Une nouvelle étude réalisée au Danemark vient rejoindre les conclusions de plusieurs études précédentes : le vaccin dit "ROR" n'augmente pas le risque d'autisme, contrairement à un argument régulièrement repris par les anti-vaccins.

Le vaccin ROR protège contre la rougeole, les oreillons et la rubéole
Le vaccin ROR protège contre la rougeole, les oreillons et la rubéole © Maxppp / Destoc/Le Télégramme

Un vaccin qui favoriserait le risque d'autisme : alarmant... mais faux, à en croire cette nouvelle étude. Réalisée sur plus de 650 000 enfants danois sur plus de dix ans, elle confirme les conclusions d'une dizaine d'études réalisées auparavant : non, le vaccin ROR (rougeole-oreillons-rubéole) n'augmente pas le risque d'autisme chez les enfants vaccinés. 

Aucune corrélation relevée

Pour mener à bien leur étude, les chercheurs ont étudié les données de ces enfants danois nés entre 1999 et 2010, suivis jusqu'en 2013. En comparant le nombre d'enfants diagnostiqués autistes, ils n'ont trouvé aucune différence entre les vaccinés et les non-vaccinés. "L'étude soutient fortement le fait que le vaccin n'augmente pas le risque d'autisme, ne déclenche pas l'autisme chez les enfants susceptibles (ayant des facteurs de risque, ndlr), et n'est pas associé avec un regroupement de cas d'autisme après la vaccination", précisent les chercheurs dans l'étude publiée dans les Annales de Médecine interne aux États-Unis.

Une hypothèse tirée d'une étude qui s'appuyait sur... douze enfants

Ce n'est pas la première fois qu'une étude corrobore cette thèse : en 2002, une étude réalisée elle aussi au Danemark sur 537 000 enfants révélait des résultats similaires. En tout, une dizaine d'études ont été menées sur les vaccins pour enfants, dont six spécifiquement sur le ROR, et aucune n'a trouvé de lien entre vaccin et autisme. 

Alors pourquoi cette croyance ? Il faut remonter à 1998 pour le comprendre : à cette époque paraît une étude, réalisée sur un échantillon d'enfants qui souffrent de troubles du développement. Des enfants qui, selon les parents, ont été vaccinés peu de temps avant le développement de ces troubles. Sauf que le nombre de sujets examinés ne s'élève qu'à 12 enfants, bien trop peu pour tirer des conclusions quelles qu'elle soient. L'étude est retirée de la revue médicale peu de temps après publication. 

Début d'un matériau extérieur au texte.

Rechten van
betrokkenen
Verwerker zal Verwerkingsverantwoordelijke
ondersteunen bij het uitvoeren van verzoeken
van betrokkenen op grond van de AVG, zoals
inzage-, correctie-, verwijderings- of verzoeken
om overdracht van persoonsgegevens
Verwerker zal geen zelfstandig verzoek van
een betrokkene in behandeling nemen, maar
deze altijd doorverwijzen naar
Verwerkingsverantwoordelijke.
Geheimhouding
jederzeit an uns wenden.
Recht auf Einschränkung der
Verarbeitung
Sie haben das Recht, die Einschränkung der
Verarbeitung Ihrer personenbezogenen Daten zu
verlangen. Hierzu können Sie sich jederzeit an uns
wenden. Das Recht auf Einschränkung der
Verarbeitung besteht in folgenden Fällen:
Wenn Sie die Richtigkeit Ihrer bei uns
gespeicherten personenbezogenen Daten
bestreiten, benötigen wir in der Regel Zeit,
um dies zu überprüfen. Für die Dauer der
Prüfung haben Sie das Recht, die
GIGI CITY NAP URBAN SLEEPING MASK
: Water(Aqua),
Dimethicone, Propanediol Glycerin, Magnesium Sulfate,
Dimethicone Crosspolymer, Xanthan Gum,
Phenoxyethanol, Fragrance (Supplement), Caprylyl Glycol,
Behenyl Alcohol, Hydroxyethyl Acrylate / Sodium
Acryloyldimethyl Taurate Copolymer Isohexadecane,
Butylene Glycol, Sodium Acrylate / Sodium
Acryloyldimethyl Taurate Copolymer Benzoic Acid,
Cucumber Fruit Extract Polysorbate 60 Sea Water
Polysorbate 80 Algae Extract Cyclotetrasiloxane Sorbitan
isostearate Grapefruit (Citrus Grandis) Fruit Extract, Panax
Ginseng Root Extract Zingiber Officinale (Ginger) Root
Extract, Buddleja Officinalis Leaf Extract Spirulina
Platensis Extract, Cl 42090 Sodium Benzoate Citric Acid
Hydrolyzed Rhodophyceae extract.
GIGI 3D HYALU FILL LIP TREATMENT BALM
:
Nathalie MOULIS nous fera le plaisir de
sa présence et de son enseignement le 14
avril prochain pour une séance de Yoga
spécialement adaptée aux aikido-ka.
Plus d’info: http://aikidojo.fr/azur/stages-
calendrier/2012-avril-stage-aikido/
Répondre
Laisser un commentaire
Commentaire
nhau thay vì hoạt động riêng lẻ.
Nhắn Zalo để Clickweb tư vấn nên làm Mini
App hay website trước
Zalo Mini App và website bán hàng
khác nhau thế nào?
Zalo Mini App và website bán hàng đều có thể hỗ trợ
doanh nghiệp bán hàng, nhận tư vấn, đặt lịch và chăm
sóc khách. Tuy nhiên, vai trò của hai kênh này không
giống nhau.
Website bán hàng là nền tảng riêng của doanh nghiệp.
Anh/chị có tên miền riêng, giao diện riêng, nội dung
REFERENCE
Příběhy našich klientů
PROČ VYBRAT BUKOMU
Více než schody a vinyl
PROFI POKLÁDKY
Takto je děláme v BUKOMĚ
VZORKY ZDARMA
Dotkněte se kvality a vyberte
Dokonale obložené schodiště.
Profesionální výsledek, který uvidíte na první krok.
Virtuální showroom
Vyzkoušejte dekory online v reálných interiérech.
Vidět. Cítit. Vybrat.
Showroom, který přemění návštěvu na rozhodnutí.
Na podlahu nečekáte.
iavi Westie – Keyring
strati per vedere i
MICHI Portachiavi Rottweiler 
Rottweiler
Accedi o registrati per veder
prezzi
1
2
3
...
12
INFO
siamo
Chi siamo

Mais c'est trop tard : la théorie prend auprès des anti-vaccins, certains médias la relaient régulièrement, et des parents commencent à rejeter ce vaccin. Et aujourd'hui, la rougeole se porte bien : selon les derniers chiffres de l'organisme Santé Publique France, 288 cas ont été détectés depuis le 1er janvier 2019, dont 28 % ont nécessité une hospitalisation. 

La rougeole, loin d'être éradiquée en France

Depuis le mois de janvier, la station de ski de Val-Thorens est touchée par une épidémie importante de rougeole. 47 cas ont déjà été recensés. Plus grave encore : la propagation dépasse les frontières. Début mars, une famille de vacanciers français introduisait la rougeole au Costa Rica. L'enfant n'était pas vacciné. Aujourd'hui, la France est le pays d'Europe qui compte le plus de cas de rougeole, devant l'Italie et la Grèce.